Monsignor Robert Vitillo, in Sydney to address local Caritas and health care workers, told The Record on October 26 that governments need to recognise faith-based organisations who are not receiving the funding to carry out their essential work.
He said that while the Global Fund to Fight AIDS, Tuberculosis and Malaria has committed US$10 billion to support programs for these diseases over the past two years, only five percent of this goes to faith-based organisations.
This is despite the fact that, in Africa, between 40 and 70 percent of health care is delivered by faith-based organisations, he said. “There’s a big difference between the burden of care and the funding for them to be able to give an effective response to HIV,” Mgr Vitillo said.
Mgr Vitillo, a Special Advisor for CI which has 165 member organisations working in 200 territories and countries, said that while sub-Saharan Africa is “still the epicentre of the AIDS pandemic,” CI is also heavily involved in Asia and some parts of Oceania, especially Papua New Guinea to Australia’s north.
Mgr Vitillo, a diocesan priest of New Jersey, said that when CI as a confederation made HIV/AIDS one of its top priorities of action in 1987, it was among the first agencies to do so.
He urged Church-based organisations to respond to HIV in collaboration with programs tackling tuberculosis, as half of AIDS victims die of the infectious bacterial disease that spreads through the air, as their immune systems are down.
It is important that Catholic agencies work in partnership with others, including government agencies with conflicting ideologies, he said, as “no one organisation can solve HIV/AIDS. There may be areas of disagreement, but we need to work on what we agree on, and we hope that funding groups like the Global Fund and governments will recognise better the strong role the Church plays in responding to HIV/AIDS, and will provide funding for an even more effective response”.
“Government agencies often bypass faith-based organisations even though they’re doing the bulk of the work,” he said.
Mgr Vitillo said that the response to HIV/AIDS should be within a wider response to ongoing development and health problems, as those who live in poverty have poor nutrition and compromised immune systems which may influence their vulnerability to HIV.

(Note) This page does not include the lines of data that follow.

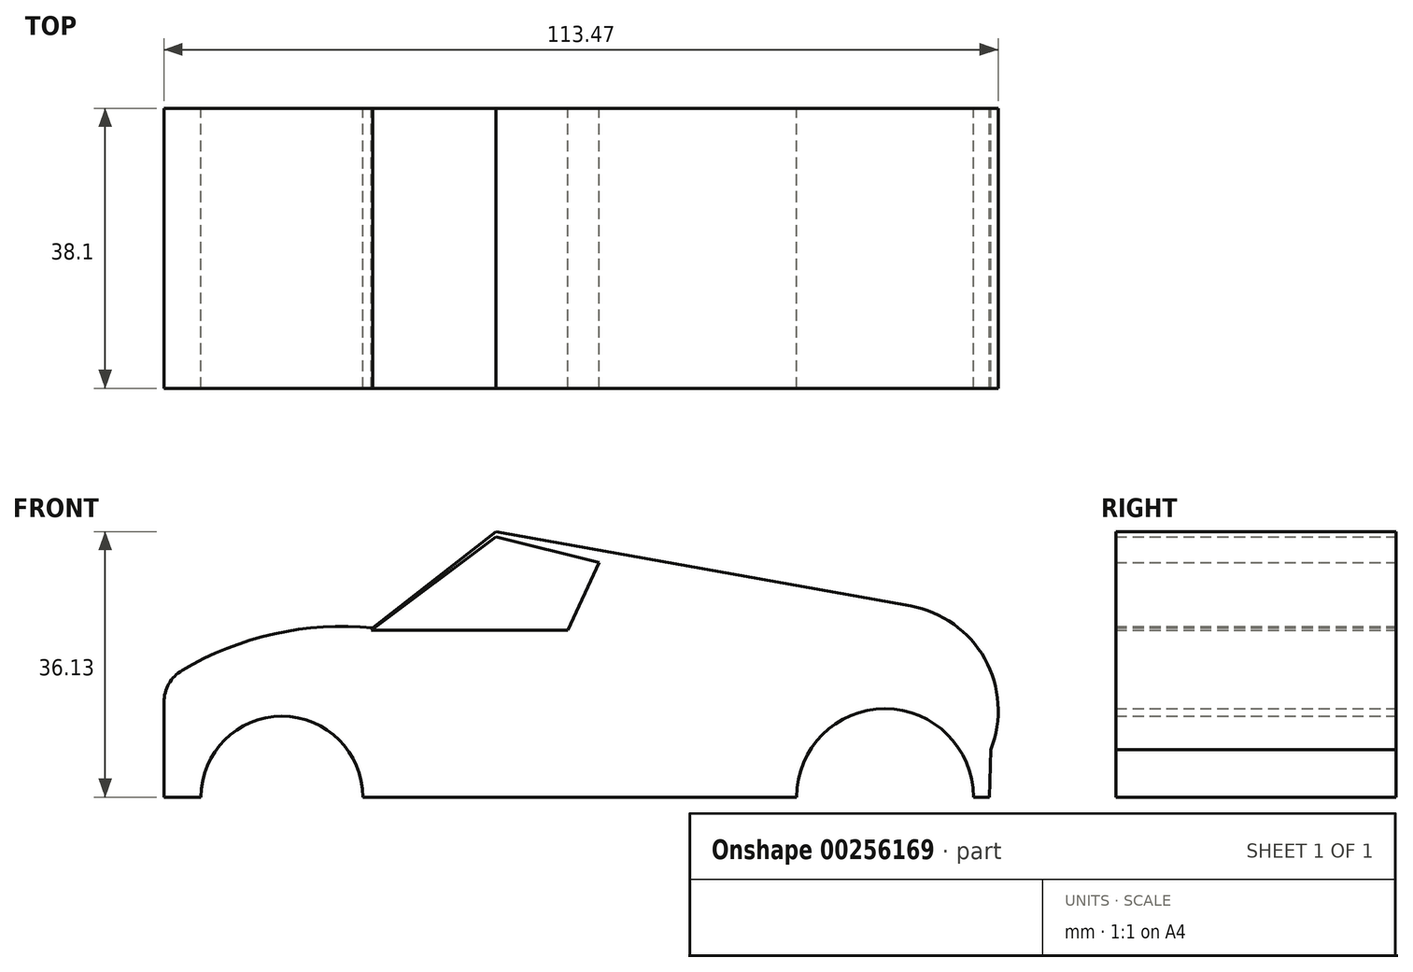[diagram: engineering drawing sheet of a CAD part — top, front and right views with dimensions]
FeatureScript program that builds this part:
annotation { "Feature Type Name" : "Feature", "Feature Type Description" : "" }
export const myFeature = defineFeature(function(context is Context, id is Id, definition is map)
    precondition{}
    {
        {
            var Q0;
            Q0=qCreatedBy(makeId("Front.planeOp"),FACE);
            var sketch = newSketch(context, id + "F0", { "sketchPlane" : qUnion([Q0])});
            skLineSegment(sketch, "E0.bottom", {"start": v(-57.89, 0) * mm, "end": v(57.89, 0) * mm});
            skLineSegment(sketch, "E0.top", {"start": v(-57.89, 36.13) * mm, "end": v(57.89, 36.13) * mm});
            skLineSegment(sketch, "E0.left", {"start": v(-57.89, 0) * mm, "end": v(-57.89, 36.13) * mm});
            skLineSegment(sketch, "E0.right", {"start": v(57.89, 0) * mm, "end": v(57.89, 36.13) * mm});
            skPoint(sketch, "E0.middle", {"position": v(0, 18.07) * mm});
            skCircle(sketch, "E1", {"center": v(-41.85, 0) * mm, "radius": 11 * mm});
            skCircle(sketch, "E2", {"center": v(40.19, 0) * mm, "radius": 12.02 * mm});
            skArc(sketch, "E3", {"start": v(-29.5, 23.04) * mm, "mid": v(-44.34, 21.85) * mm, "end": v(-57.89, 15.67) * mm});
            skLineSegment(sketch, "E4", {"start": v(-29.5, 23.04) * mm, "end": v(-12.72, 36.13) * mm});
            skLineSegment(sketch, "E5", {"start": v(-12.72, 36.13) * mm, "end": v(43.7, 26) * mm});
            skArc(sketch, "E6", {"start": v(54.57, 6.45) * mm, "mid": v(53.76, 18.8) * mm, "end": v(43.7, 26) * mm});
            skLineSegment(sketch, "E7", {"start": v(-57.89, 0) * mm, "end": v(54.38, 0) * mm});
            skLineSegment(sketch, "E8", {"start": v(54.38, 0) * mm, "end": v(54.57, 6.45) * mm});
            skSolve(sketch);
        }
        {
            var Q0;
            Q0=qCreatedBy(makeId("Front.planeOp"),FACE);
            var sketch = newSketch(context, id + "F1", { "sketchPlane" : qUnion([Q0])});
            skLineSegment(sketch, "E9", {"start": v(-29.68, 22.68) * mm, "end": v(-2.95, 22.68) * mm});
            skLineSegment(sketch, "E10", {"start": v(-2.95, 22.68) * mm, "end": v(1.3, 31.9) * mm});
            skLineSegment(sketch, "E11", {"start": v(1.3, 31.9) * mm, "end": v(-12.72, 35.4) * mm});
            skLineSegment(sketch, "E12", {"start": v(-12.72, 35.4) * mm, "end": v(-29.68, 22.68) * mm});
            skSolve(sketch);
        }
        {
            var Q0;
            Q0 = qSketchRegion(id + "F1", true);
            var Q1;
            {var subQ10=sQuery(id+"F0.wireOp",EDGE,"E3");Q1=makeQuery(id+"F0.imprint","IMPRINT",FACE,{"disambiguationData":[TD([[makeQuery(id+"F0.imprint","IMPRINT",EDGE,{"derivedFrom":subQ10}),1.0]])]});}
            extrude(context, id + "F2", {"entities" : qUnion([Q0, Q1]), "endBound" : BoundingType.SYMMETRIC, "depth" : 38.1 * mm});
        }
        {
            var Q0;
            Q0=makeQuery(id+"F2.opExtrude","SWEPT_EDGE",EDGE,{"disambiguationData":[OSD([sQuery(id+"F0.wireOp",EDGE,"E5"),sQuery(id+"F0.wireOp",EDGE,"E6")])]});
            var Q1;
            Q1=makeQuery(id+"F2.opExtrude","SWEPT_EDGE",EDGE,{"disambiguationData":[OSD([sQuery(id+"F0.wireOp",EDGE,"E0.left"),sQuery(id+"F0.wireOp",EDGE,"E3")])]});
            fillet(context, id + "F3", {"entities" : qUnion([Q0, Q1]), "radius" : 5.08 * mm, "tangentPropagation" : true, "allowEdgeOverflow" : false});
        }
    });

“We can’t do women’s empowerment programs, for example, without also including men in telling them how to prevent spreading HIV,” he said, adding that, as a Catholic organisation, Caritas promotes the Church’s teaching that, as sexual activity spreads HIV, it should be restricted to a permanent and mutually faithful relationship in marriage. If one partner within a marriage has HIV, he said it is a matter for private pastoral care between the couple and a priest, citing two Bishops from the continent who recently made statements to that effect.
Since its creation in 2002, the Global Fund has become the main source of finance for programs to fight AIDS, tuberculosis and malaria, with approved funding of US$15.6 billion for over 572 programs in 140 countries. Based in Geneva, Mgr Vitillo currently heads the Global Catholic HIV and AIDS Network and, while assisting governments and the UN in policy development, is also leading discussions with pharmaceutical companies to lobby for more child-friendly medication.